The company would also lead the development in ceramics technology for diesel. This led to the world’s first Ultra Quick on Start system introduced also in 1981. With the use of a ceramic glow plug with high heat resistance and electronic control, Isuzu eliminated the practice of preheating time during start-up. Something we take for granted in diesel-fed engines today.
Isuzu’s diesel-engine prowess has led to many collaborations with various manufacturers. General Motors, Land Rover, Toyota, Mazda and even fellow diesel-expert Cummins, have come to rely on Isuzu’s expertise.
One Isuzu model that has benefitted strongly from this body of diesel engine knowledge is the all-new Isuzu D-MAX pickup. Isuzu’s latest engine, the RZ4E, powers the latest iteration of the D-MAX 4X2. It is a mere 1.9-Liters in displacement but produces power more efficiently than its 2.5-Liter predecessor.
Combining Isuzu’s diesel technology honed over the years, the D-MAX 4×2 now enjoys the benefits of a 62-kilogram engine weight loss, redesigned swirl-inducing combustion chamber, graphite coated pistons for reduced piston wear on cold starts, and Diamond Like Carbon (DLC) coated piston pins.
Isuzu also poured its know-how on reducing vibration and noise, two common issues with older diesel engines, in the RZ4E. A lighter, high-stiffness, long-skirt design cast-iron cylinder block, along with a cylinder head camshaft cover crafted from resin, provide a more refined operation while increasing performance.
Designed for increased durability, the RZ4E also makes use of connecting rods and their caps forged from a single piece of metal.
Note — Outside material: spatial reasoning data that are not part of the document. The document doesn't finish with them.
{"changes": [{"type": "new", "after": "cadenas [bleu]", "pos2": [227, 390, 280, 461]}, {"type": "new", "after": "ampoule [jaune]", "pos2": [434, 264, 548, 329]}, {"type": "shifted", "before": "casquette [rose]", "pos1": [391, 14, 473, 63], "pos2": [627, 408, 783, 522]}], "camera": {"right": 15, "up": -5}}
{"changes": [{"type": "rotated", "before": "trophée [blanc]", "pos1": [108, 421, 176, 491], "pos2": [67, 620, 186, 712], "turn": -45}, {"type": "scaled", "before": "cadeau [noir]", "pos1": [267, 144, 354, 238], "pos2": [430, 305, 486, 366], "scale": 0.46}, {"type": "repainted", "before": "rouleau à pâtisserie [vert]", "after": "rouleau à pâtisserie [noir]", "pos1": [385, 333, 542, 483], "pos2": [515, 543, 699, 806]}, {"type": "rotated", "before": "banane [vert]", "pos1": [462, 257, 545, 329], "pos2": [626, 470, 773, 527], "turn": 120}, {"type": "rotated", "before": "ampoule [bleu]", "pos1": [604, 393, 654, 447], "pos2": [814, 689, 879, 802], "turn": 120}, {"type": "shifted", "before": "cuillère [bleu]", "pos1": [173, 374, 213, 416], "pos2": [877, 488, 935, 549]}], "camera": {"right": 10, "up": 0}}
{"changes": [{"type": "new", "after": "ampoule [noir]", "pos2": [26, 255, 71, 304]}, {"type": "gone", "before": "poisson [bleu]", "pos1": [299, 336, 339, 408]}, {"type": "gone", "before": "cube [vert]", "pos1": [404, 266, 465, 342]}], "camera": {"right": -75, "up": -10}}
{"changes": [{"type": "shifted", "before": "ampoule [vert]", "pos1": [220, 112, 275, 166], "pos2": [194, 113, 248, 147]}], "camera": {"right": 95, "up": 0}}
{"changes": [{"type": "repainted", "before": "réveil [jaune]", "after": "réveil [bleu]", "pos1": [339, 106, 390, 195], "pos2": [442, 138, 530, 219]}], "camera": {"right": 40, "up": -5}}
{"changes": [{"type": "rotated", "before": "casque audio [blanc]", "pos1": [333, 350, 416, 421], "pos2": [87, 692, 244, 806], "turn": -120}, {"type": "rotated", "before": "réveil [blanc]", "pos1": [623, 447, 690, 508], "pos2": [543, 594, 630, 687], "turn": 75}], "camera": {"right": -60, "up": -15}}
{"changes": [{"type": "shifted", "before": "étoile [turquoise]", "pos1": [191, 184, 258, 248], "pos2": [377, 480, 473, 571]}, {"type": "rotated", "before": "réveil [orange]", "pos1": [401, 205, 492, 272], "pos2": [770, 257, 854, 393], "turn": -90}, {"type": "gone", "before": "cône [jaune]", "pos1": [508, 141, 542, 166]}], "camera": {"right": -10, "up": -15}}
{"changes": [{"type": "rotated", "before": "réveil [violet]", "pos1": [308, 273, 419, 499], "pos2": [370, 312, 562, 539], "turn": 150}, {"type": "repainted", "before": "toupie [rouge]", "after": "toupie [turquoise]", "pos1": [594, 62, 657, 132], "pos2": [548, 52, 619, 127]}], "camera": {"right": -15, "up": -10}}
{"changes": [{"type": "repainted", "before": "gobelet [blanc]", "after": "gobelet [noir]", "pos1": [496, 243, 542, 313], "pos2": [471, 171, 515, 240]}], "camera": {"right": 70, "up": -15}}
This Fracture-Split manufacturing method ensures precise fit between the cap and its corresponding rod, leading to improved reliability.
Combined with the latest in Variable-Geometry Turbo technology, performance in slow and high-speed scenarios have likewise been improved with the RZ4E. Along with maintenance innovations such as paper filter cartridge replacement in lieu of oil filter canisters, the use of Hydraulic Valve Lash Adjusters which eliminates manual valve clearance adjustments, and a Single Accessory Drive belt, which takes away multiple drive belts from the early diesel engine designs, all contribute to ease of ownership over the long run.
From its smallest 1-Liter diesel engine used in a mini-backhoe, to its largest, a 30-Liter house-sized engine used in heavy-duty tractors, Isuzu has become synonymous with reliable, eco-friendly, durable and technologically-advanced diesel power. And its latest D-MAX is the prime example of how far Isuzu diesel technology has come over the last 90 years.
With more than 28 million diesel engines produced today, Isuzu’s dominance in the realm of diesel engine technology and manufacturing is a reassuring fact that underlies every Isuzu pickup and 7-seater SUV, as well as its range of light and heavy-duty trucks around the world. There are only a handful of companies around the world that can claim expertise in this evolving technology. Isuzu just happens to be top of mind.